The band was formed by two guitar players who had poetic aspirations. They went by the names of Tom Verlaine and Richard Lloyd. The two friends had a real connection that time and again would let them elaborate intertwined guitar parts in which both instruments were playing a recognizable lead. They were to be backed by drummer Bill Ficca and bassist Fred Smith. And in addition to being the principal tunesmith, Verlaine was also going to assume lead vocal duties.
Despite being one of the first bands to gain notoriety for its live shows within the pre-punk American scene, Television was to be one of the latest to release an album. When it did finally materialize, though, it was worth the wait. “Marquee Moon” included the incendiary live track and seven other songs that were to act as a blueprint to many of the most successful bands of the ‘80s and beyond. Their second album (“Adventure”) followed shortly, and it showed a more experimental side to them. It was deemed as a good album, but the first one was (and is) held in more esteem. However, neither album met with strong sales in the United States, and Television disbanded after touring to promote “Adventure”.

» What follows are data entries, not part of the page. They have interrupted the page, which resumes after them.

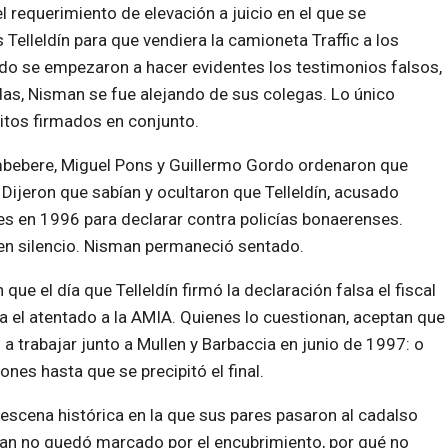
el requerimiento de elevación a juicio en el que se
elleldín para que vendiera la camioneta Traffic a los
do se empezaron a hacer evidentes los testimonios falsos,
adas, Nisman se fue alejando de sus colegas. Lo único
ritos firmados en conjunto.
ambebere, Miguel Pons y Guillermo Gordo ordenaron que
Dijeron que sabían y ocultaron que Telleldín, acusado
res en 1996 para declarar contra policías bonaerenses.
 en silencio. Nisman permaneció sentado.
ue el día que Telleldín firmó la declaración falsa el fiscal
 el atentado a la AMIA. Quienes lo cuestionan, aceptan que
a trabajar junto a Mullen y Barbaccia en junio de 1997: o
es hasta que se precipitó el final.
scena histórica en la que sus pares pasaron al cadalso
man no quedó marcado por el encubrimiento, por qué no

The repercussion of their work, though, was felt almost immediately. Even U2’s The Edge has cited Television’s albums as one of the main influences in his guitar style and the sound of U2 overall. Even when the band had been unsuccessful commercially in the US, it did achieve both reasonable sales and recognition all over Europe.
The band was to reunite in the year 1992 and a self-titled album ensued. It definitely kept their reputation untarnished, and the subsequent live appearances brought them to a younger audience. They were to keep playing sporadically, and Richard left amicably in the year 2007. He was replaced by Jimmy Ripp. Television is currently recording a fourth album of original compositions.
I can think of many ways to silence somebody who questions the creativity at play at the tail end of the ‘70s. However, the most resounding and unforgettable one is spinning Marquee Moon. The record holds such an intricacy and an intellectual depth that it won’t come across as an act of defiance to the one who claimed otherwise. Any song on the album makes it clear what happens when imagination meets expressivity. It is art that closes every distance which could separate a music lover from another. And I think it is the most beautiful musical testament from the year 1977. Of course, other bands left marks which might be more noticeable and (in certain senses and places) more compelling and far, far more enjoyable. But still waters run deep. And will do so forever.